Естественно, что кое-кто из молодых услыхал эти насмешки. Естественно дальше, что их, молодых, захлестнуло распространенное представление о финской войне, как о некоем крестовом походе, не включиться в который добровольно чуть ли не равносильно предательству. Далее, естественно предположить, что какой-то из этих юношей любил отца, а отец вступил в СС. Тем самым семья отрезалась от общества (кроме таких, как Уле Остби), совершенно не получала известий из внешнего мира и питалась лишь своими собственными известиями, укреплявшими в убеждении, что правда на их стороне. То, что они оказались в меньшинстве, их, разумеется, огорчало, однако же не могло выбить из седла; недаром они начитались Ибсена и усвоили его взгляд на общество. Ладно. Был, значит, такой сын. Идти на финскую он был еще молод. Но вот подоспел новый шанс. Он мог пойти добровольцем на Восточный фронт, бороться с тем же врагом, с которым боролись финны и о котором он, еще когда пешком под стол ходил, понаслушался страшных рассказов. Теперь он снова слышал их, только их, а от всех, кто мог бы рассказать ему другое, он был отрезан. Он стал добровольцем. Отправился на Восточный фронт. Увеселительной прогулкой там не пахло. Был холод, были переутомление, вши, тяготы, страх. Возможно, его убили. Но если, если он вернулся — раненый или невредимый, после конца войны он предстанет перед судом и его ждут годы заключения.

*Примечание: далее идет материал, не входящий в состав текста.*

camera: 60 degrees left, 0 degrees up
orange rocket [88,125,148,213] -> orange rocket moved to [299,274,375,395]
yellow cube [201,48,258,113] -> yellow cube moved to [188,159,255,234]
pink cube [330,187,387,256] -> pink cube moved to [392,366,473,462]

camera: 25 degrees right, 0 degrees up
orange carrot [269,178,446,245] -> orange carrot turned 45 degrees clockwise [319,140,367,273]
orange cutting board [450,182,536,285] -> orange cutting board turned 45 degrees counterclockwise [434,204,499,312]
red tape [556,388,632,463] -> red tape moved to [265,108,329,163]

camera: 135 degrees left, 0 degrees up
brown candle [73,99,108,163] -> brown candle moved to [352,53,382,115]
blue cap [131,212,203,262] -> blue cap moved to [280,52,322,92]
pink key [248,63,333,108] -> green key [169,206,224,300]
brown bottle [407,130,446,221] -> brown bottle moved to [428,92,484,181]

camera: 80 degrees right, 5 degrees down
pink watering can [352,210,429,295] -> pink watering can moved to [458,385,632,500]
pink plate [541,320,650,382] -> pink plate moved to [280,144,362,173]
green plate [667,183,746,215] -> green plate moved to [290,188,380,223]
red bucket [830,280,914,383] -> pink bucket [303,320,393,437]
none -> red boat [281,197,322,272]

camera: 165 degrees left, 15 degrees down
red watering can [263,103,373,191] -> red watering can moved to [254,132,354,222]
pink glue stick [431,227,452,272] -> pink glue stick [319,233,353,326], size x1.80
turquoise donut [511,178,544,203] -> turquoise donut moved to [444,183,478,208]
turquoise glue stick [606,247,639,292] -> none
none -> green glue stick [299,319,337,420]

Индрегор было сел. Теперь он снова вскочил и начал метаться по комнате.
— Я же не говорю, будто всех, кто был на Восточном фронте, толкали благородные мотивы. Но во многих случаях было так. И я уж лучше сразу скажу. Тут были прекрасные молодые люди. Идеалисты, романтики без задних мыслей, люди, которые послужат новой Норвегии, если только мы обойдемся с ними правильно, объясним им их ошибки, направим их по верному пути… Но нет, мы приговорим их к годам тюрьмы за их идеализм, за их наивность. Слушайте же, это варварство, это погибель правосудия, да тут сплошная ошибка, все, все неверно. Мы наказываем и — спихиваем с себя ответственность. Что мы делаем! Это ужасно. Я видел кое-кого из этих мальчиков, и я знаю, что говорю.
Он снова сел и некоторое время сидел не шевелясь. И молчал. Я подумал: интересно, когда он кончит?
— Впрочем, это еще не самое скверное, — сказал он. Голос у него вдруг сделался усталый, тусклый. — Но вот я оказался в таком положении, что приходится самого себя спросить: а кто из нас не несет ответственности?